Resolution 976 also re-affirms New York City as a Nuclear Weapons Free Zone in an effort to prevent nuclear weapons from being again placed within the territorial limits of the City of New York and joins NYC to the ICAN Cities Appeal, which and calls on the U.S. to join the landmark Treaty on the Prohibition of Nuclear Weapons (TPNW). The TPNW, adopted by 122 countries in 2017, makes nuclear weapons comprehensively illegal and became international law on on January 22, 2021.

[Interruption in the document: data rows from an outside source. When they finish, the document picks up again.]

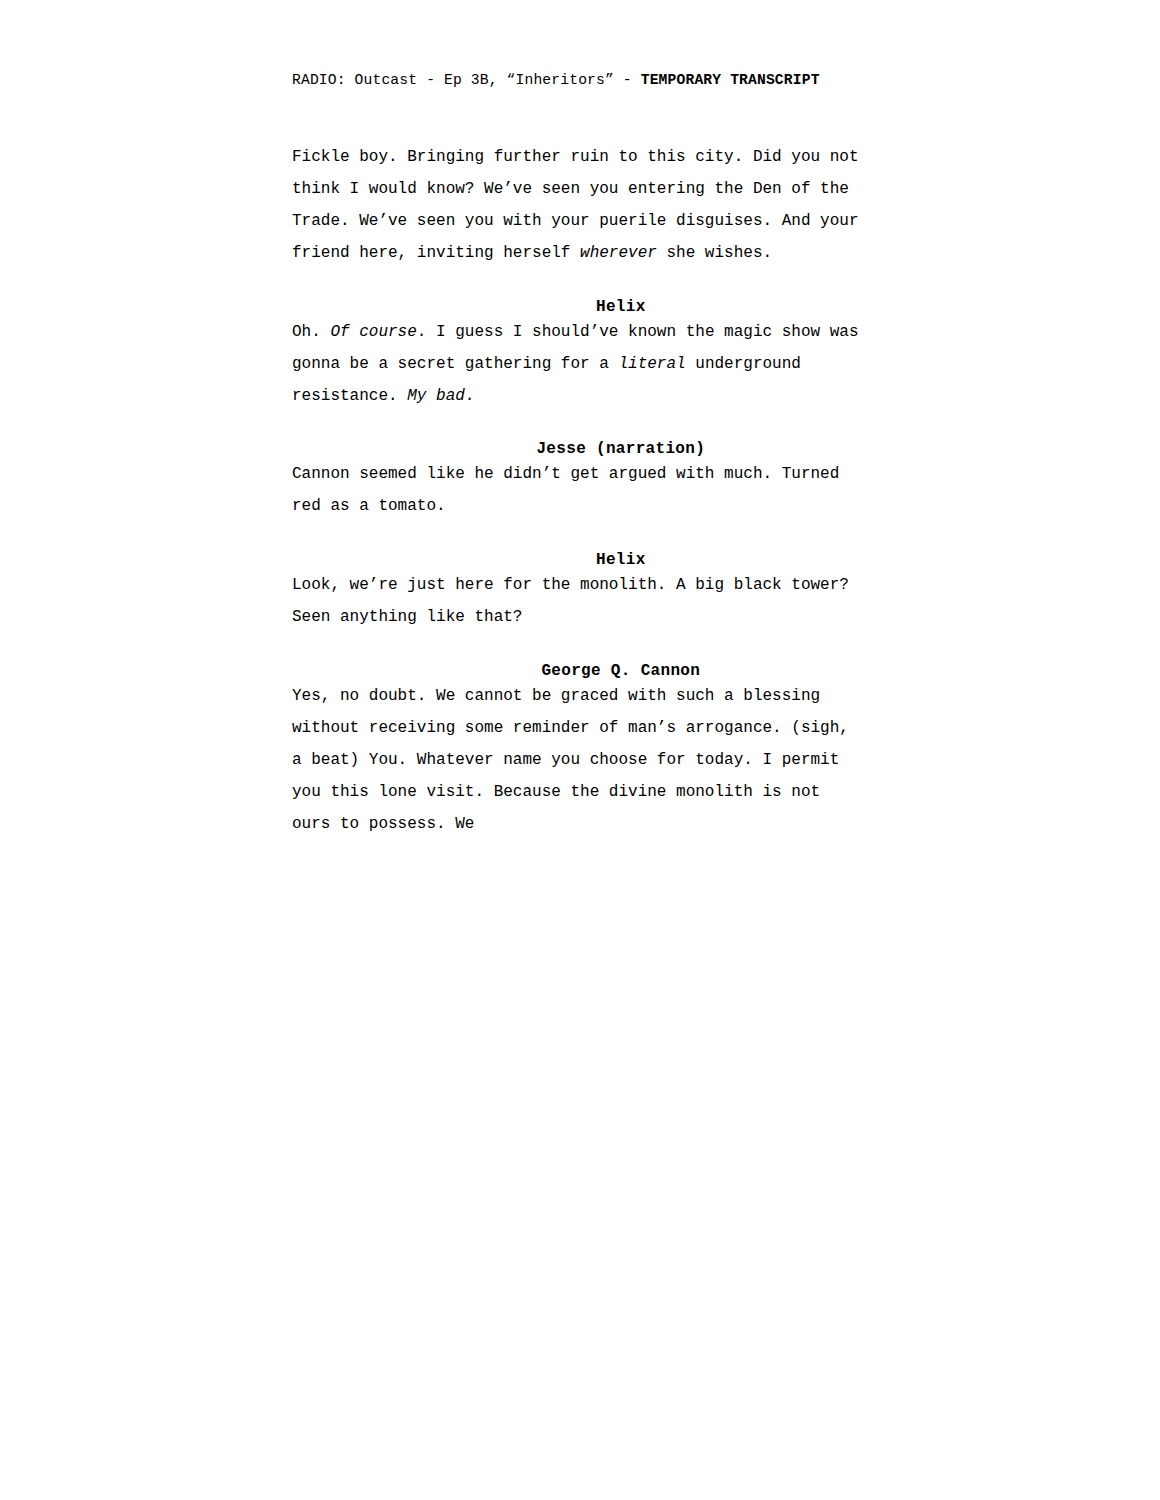RADIO: Outcast - Ep 3B, “Inheritors” - TEMPORARY TRANSCRIPT
Fickle boy. Bringing further ruin to this city. Did you not think I would know? We’ve seen you entering the Den of the Trade. We’ve seen you with your puerile disguises. And your friend here, inviting herself wherever she wishes.
Helix
Oh. Of course. I guess I should’ve known the magic show was gonna be a secret gathering for a literal underground resistance. My bad.
Jesse (narration)
Cannon seemed like he didn’t get argued with much. Turned red as a tomato.
Helix
Look, we’re just here for the monolith. A big black tower? Seen anything like that?
George Q. Cannon
Yes, no doubt. We cannot be graced with such a blessing without receiving some reminder of man’s arrogance. (sigh, a beat) You. Whatever name you choose for today. I permit you this lone visit. Because the divine monolith is not ours to possess. We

Introduction 1621 establishes a Nuclear Disarmament and Nuclear Weapons Free Zone Advisory Committee to advise the City Council on environmental remediation policy for legacy sites within the five boroughs. In the race to produce the world’s first nuclear weapons, the Manhattan Project handled radioactive material at 16 sites within New York City. This included 1,200 tons of uranium ore in Port Richmond, Staten Island, 3.7 tons of thorium oxalate in Ridgewood, Queens and 150 tons of uranium materials at the Baker and Williams Warehouses in Chelsea. It will also conduct a comprehensive review of New York City’s current stance on nuclear weapons; submit an annual report for five years including recommendations for policy and legislation; and host discussions, public programs and other educational initiatives.

Robert Croonquist, retired NYC public school teacher, gay activist and pensioner, “Speaker Johnson, it is up to you and you alone to realign New York City’s priorities to our progressive values, both fiscally and morally. I spent my career teaching the youth of New York City how to create a better world. My pension must not be invested in their destruction. NYC can send a powerful message to the world that we prioritize human needs over nuclear violence.”